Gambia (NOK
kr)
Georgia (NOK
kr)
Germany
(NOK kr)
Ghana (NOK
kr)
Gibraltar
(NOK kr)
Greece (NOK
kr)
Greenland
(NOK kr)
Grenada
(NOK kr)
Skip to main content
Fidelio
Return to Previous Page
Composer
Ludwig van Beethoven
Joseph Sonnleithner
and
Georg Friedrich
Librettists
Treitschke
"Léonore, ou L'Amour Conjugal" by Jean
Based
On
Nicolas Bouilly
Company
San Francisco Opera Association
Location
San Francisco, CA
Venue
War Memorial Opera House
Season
- - - -
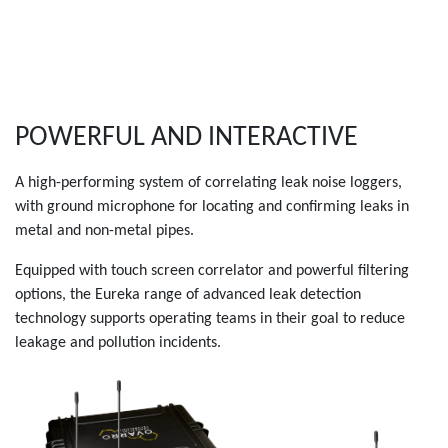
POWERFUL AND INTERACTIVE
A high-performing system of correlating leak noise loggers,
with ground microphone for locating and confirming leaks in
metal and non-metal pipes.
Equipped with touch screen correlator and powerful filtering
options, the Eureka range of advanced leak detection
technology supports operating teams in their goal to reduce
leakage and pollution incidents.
- - - -
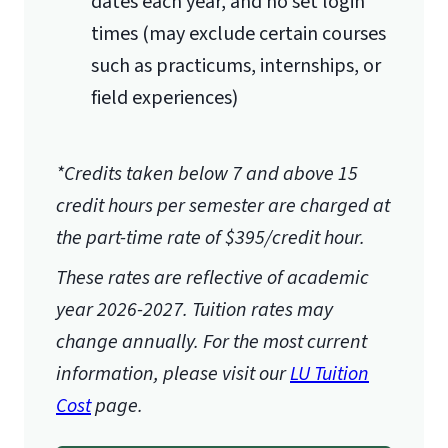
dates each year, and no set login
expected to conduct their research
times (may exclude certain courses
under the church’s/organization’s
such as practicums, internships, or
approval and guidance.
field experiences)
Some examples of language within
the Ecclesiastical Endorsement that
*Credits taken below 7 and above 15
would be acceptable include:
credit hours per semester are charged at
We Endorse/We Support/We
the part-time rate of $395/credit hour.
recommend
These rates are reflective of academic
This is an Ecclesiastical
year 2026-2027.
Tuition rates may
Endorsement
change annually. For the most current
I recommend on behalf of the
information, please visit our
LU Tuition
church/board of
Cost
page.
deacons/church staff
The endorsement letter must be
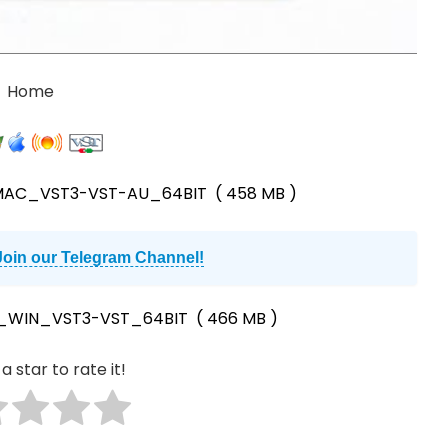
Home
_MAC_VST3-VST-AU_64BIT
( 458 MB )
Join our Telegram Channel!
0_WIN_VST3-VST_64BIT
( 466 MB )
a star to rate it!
- - - -
● Task directions:
Write out exactly the lines above between the one with "The endorsement letter must be" and the one with "a star to rate it!", inclusive, with pictures left out.

● Solved problem:
The endorsement letter must be
Home
_MAC_VST3-VST-AU_64BIT
( 458 MB )
Join our Telegram Channel!
0_WIN_VST3-VST_64BIT
( 466 MB )
a star to rate it!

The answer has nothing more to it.